The boy dropped his head for a moment. Then reaching deep into his pocket, he pulled out a handful of change and held it up to the farmer.

“I’ve got thirty-nine cents. Is that enough to take a look?”

“Sure,” said the farmer. And with that he let out a whistle.

“Here, Dolly!” he called.

Out from the doghouse and down the ramp ran Dolly followed by four little balls of fur. The little boy pressed his face against the chain link fence. His eyes danced with delight. As the dogs made their way to the fence, the little boy noticed something else stirring inside the doghouse. Slowly another little ball appeared; this one much smaller.

Down the ramp it slid. Then in a somewhat awkward manner the little pup began hobbling toward the others, doing the best to catch up.

“I want that one,” the little boy said, pointing to the little puppy.

The farmer knelt down at the boy’s side and said, “Son, you don’t want that puppy. He will never be able to run and play with you like these other dogs would.”

With that the little boy stepped back from the fence, reached down, and began rolling up one leg of his trousers.

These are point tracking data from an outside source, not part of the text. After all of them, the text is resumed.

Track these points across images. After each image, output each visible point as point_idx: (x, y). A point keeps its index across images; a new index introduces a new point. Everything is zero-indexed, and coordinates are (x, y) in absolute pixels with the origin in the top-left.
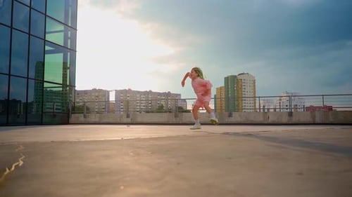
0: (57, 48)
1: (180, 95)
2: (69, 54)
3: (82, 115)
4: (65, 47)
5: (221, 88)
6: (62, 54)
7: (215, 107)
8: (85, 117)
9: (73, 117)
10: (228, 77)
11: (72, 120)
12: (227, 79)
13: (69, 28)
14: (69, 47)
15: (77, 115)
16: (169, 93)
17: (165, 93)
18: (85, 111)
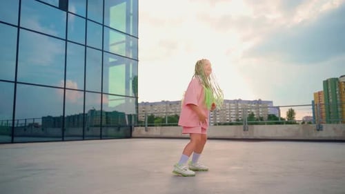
1: (271, 102)
2: (131, 63)
3: (144, 128)
4: (127, 58)
5: (319, 93)
6: (124, 65)
7: (314, 113)
8: (146, 130)
9: (136, 131)
10: (327, 81)
11: (135, 133)
12: (326, 83)
13: (131, 38)
14: (131, 57)
15: (139, 128)
16: (260, 100)
17: (256, 101)
18: (147, 124)
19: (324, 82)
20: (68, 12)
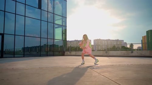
0: (59, 26)
1: (123, 41)
2: (64, 28)
3: (69, 52)
4: (62, 25)
5: (145, 36)
6: (61, 28)
7: (142, 46)
8: (70, 53)
9: (66, 53)
11: (65, 54)
13: (64, 18)
14: (64, 25)
15: (67, 52)
16: (118, 40)
17: (116, 40)
18: (70, 50)
19: (147, 31)
20: (41, 10)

In so doing, he revealed a steel brace running down both sides of his leg attaching itself to a specially-made shoe.

Looking back up at the farmer, he said, “You see sir, I don’t run too well myself, and he will need someone who understands.”

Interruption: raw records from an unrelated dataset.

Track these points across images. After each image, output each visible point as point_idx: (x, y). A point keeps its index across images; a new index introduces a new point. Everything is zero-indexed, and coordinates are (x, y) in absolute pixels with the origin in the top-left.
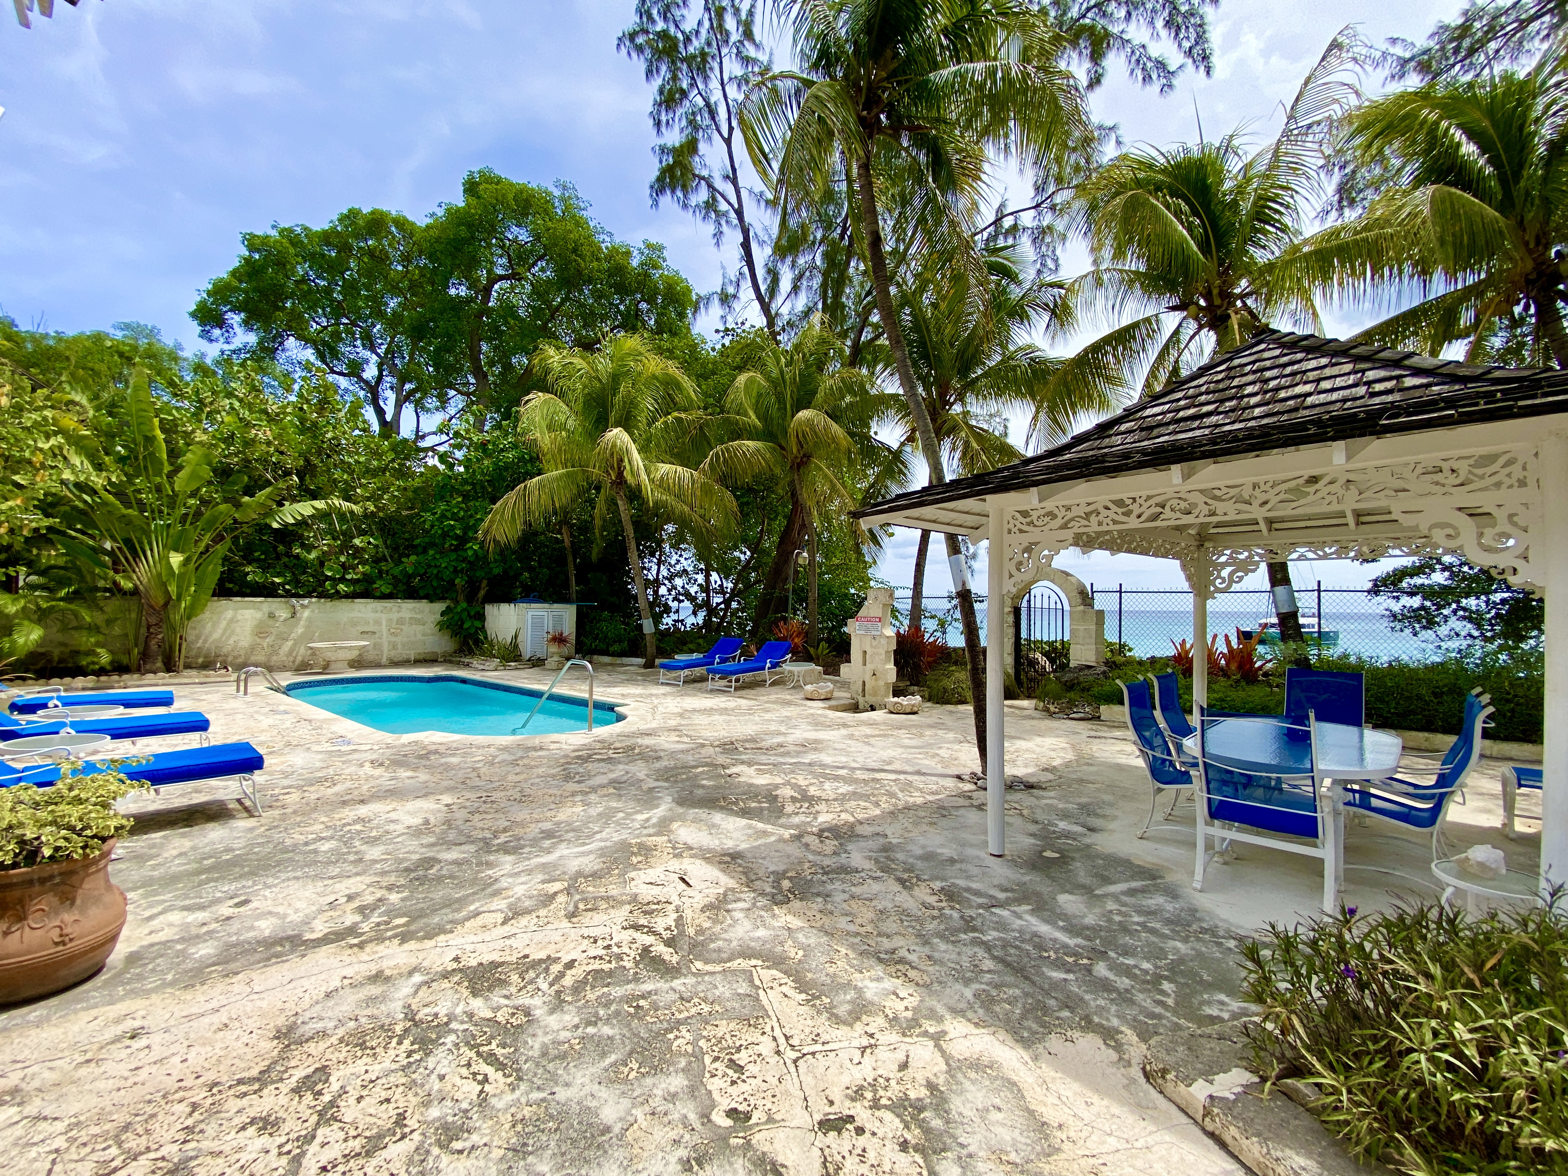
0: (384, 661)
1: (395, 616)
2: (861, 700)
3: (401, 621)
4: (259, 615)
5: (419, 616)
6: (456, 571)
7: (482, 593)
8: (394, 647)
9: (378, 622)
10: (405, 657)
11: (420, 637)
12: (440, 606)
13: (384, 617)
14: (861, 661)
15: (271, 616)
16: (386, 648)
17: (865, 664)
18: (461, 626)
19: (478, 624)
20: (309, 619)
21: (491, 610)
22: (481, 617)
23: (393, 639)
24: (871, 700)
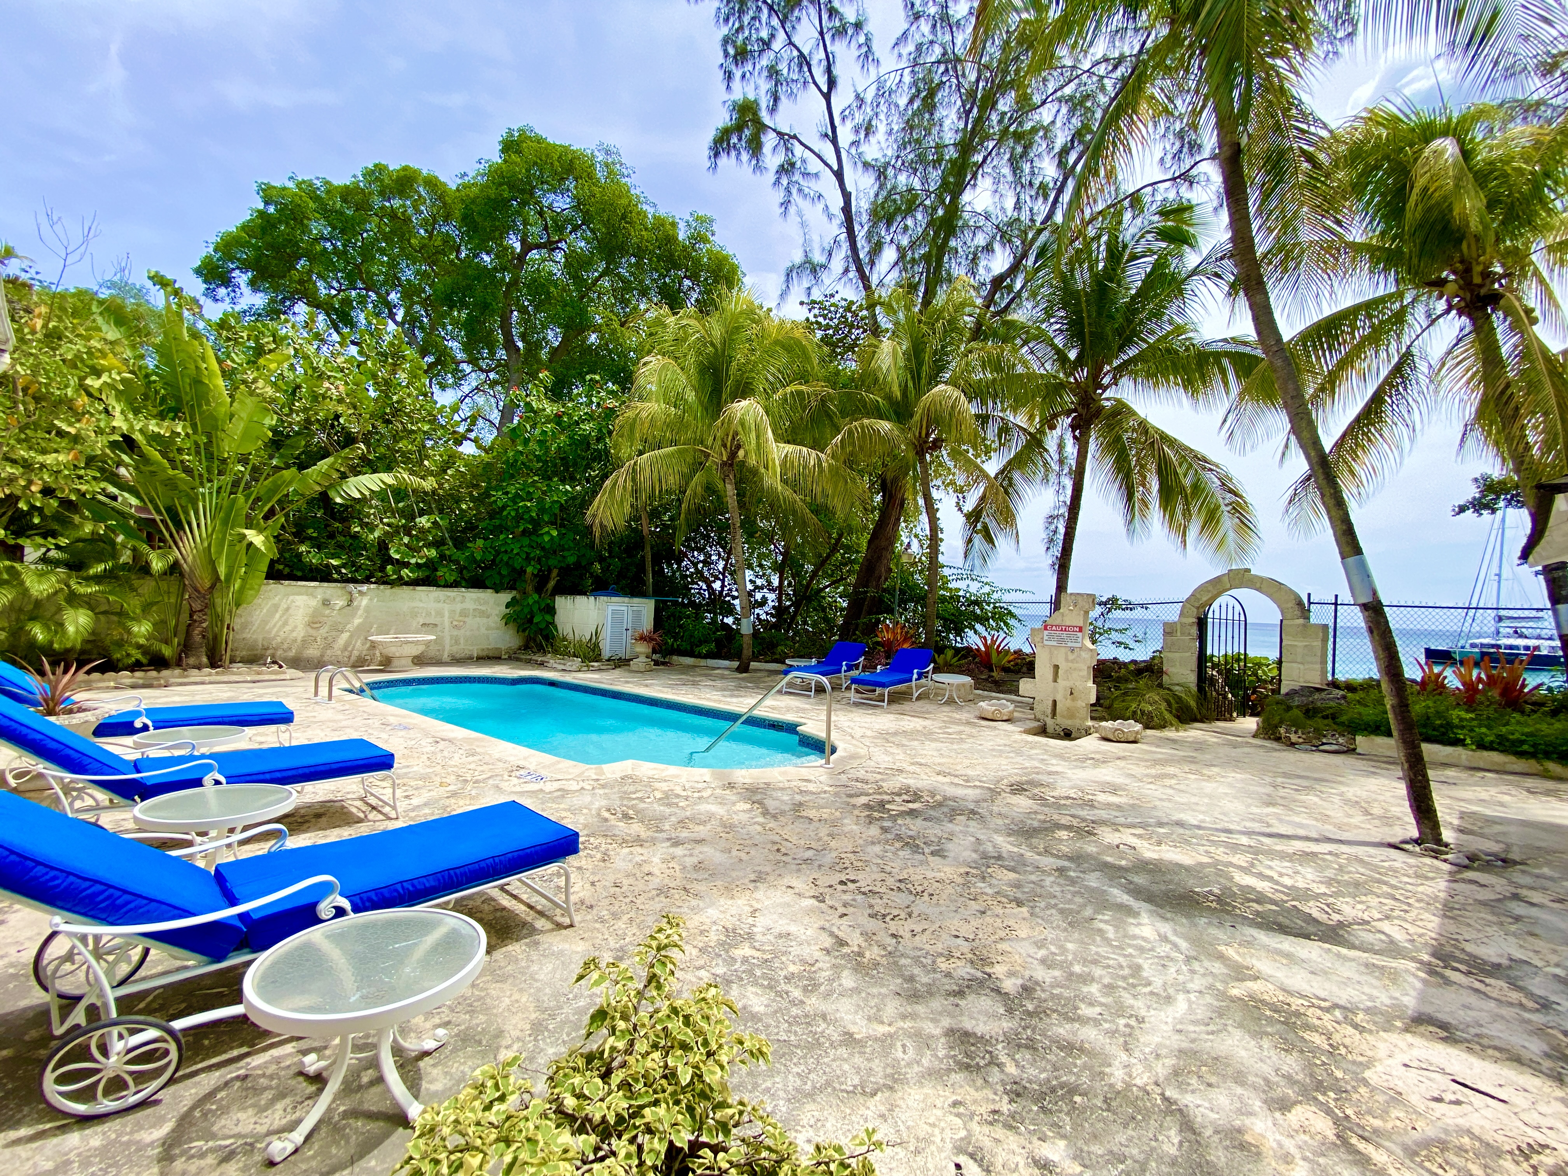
0: (446, 657)
1: (458, 607)
2: (1050, 722)
3: (464, 613)
4: (314, 603)
5: (483, 608)
6: (528, 559)
7: (552, 584)
8: (457, 642)
9: (440, 614)
10: (468, 653)
11: (483, 630)
12: (506, 597)
13: (446, 608)
14: (1050, 676)
15: (326, 603)
16: (447, 641)
17: (1055, 681)
18: (530, 621)
19: (548, 618)
20: (367, 610)
21: (562, 603)
22: (551, 610)
23: (455, 633)
24: (1067, 723)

Jesus understands when our world is groaning from terror and violence. Jesus understands when we are experiencing untold grief and loss. God understands because Jesus has suffered with us. In faith, we know that in everything, God works for good and those who love God, who are called according to his purpose. 

God’s Partners

Christians do not need to say that every tragedy or loss is part of God’s plan. We can say that in every tragedy and loss, God is still God and God still moves our lives and all of history toward what is good.

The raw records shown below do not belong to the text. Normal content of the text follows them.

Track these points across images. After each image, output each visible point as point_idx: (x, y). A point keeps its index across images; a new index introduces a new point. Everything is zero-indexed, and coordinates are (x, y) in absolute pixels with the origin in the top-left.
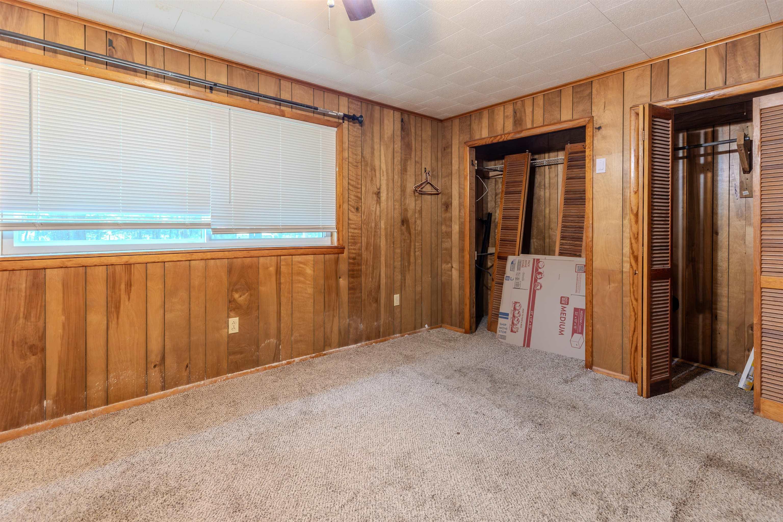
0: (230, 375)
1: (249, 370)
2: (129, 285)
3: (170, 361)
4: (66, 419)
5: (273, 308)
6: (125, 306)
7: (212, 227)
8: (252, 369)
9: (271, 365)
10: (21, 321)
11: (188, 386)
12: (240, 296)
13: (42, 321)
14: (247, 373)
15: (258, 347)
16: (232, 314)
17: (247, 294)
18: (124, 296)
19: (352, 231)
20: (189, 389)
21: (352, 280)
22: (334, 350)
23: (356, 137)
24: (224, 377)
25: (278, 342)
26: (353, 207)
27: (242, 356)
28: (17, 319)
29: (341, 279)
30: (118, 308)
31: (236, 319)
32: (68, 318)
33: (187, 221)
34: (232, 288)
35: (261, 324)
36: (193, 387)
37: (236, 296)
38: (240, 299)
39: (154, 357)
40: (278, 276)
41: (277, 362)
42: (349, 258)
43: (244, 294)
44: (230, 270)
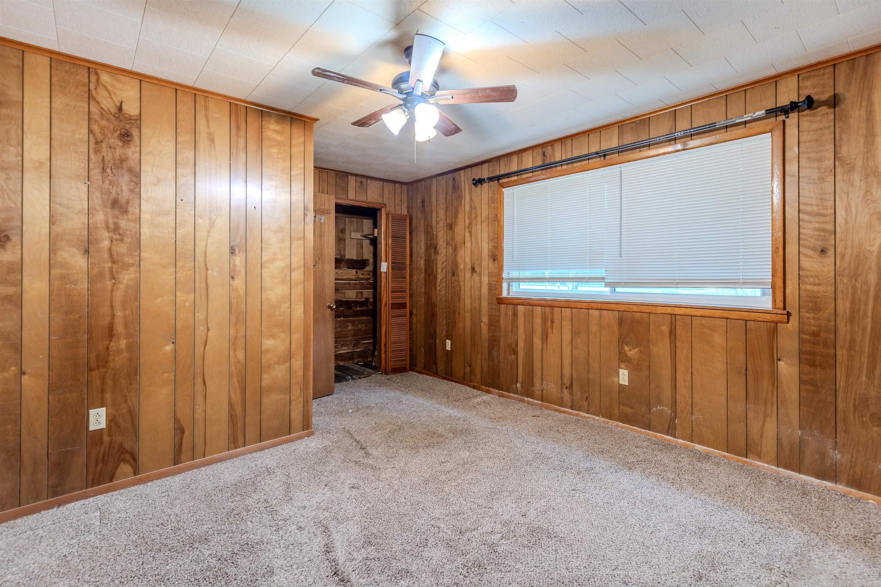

When we think about the enormous tragedies of human history, natural disasters, September 11th, or the pain and suffering we experience in our own personal lives, faith reminds us that God is still at work in the midst of evil, working toward the good.

The question, “Why did God let this happen?” is unanswerable. But the questions that we may begin to answer are: “What can God do with this evil to help bring about the good? How can we be God’s partners, God’s servants in that work?”

Sweet, Sweet Spirit

As I get a bit older every year, I know I will need to cut back on satisfying my sweet tooth. It’s too many unhealthy calories!

But in light of the world we live in today, I am glad that Paul has reminded us about the sweet and good news of God’s love in Christ Jesus. Paul sugar-coated his theology just right for us to believe that neither death nor life, nor angels, nor rulers, not things present, nor things to come, nor powers, nor height, nor depth, nor anything else in all creation will be able to separate us from the love of God in Christ Jesus our Lord.

There’s a gospel song that goes like this,

            There’s a sweet, sweet Spirit in this place,

            and I know that it’s the Spirit of the Lord;

            there are sweet expressions on each face,

            and I know they feel the presence of the Lord.

            Sweet Holy Spirit, sweet heavenly Dove,

            stay right here with us, filling us with your love;

            and for these blessings we lift our hearts in praise;

            without a doubt we’ll know that we have been revived

            when we shall leave this place.

Let us pray. Lord, thank you for always being there when we need you most. In our deepest times of struggle and tragedies, tell us again about your sweet Spirit is in this place. Grant us the faith and confidence to believe that all things work toward your kingdom to come. Amen.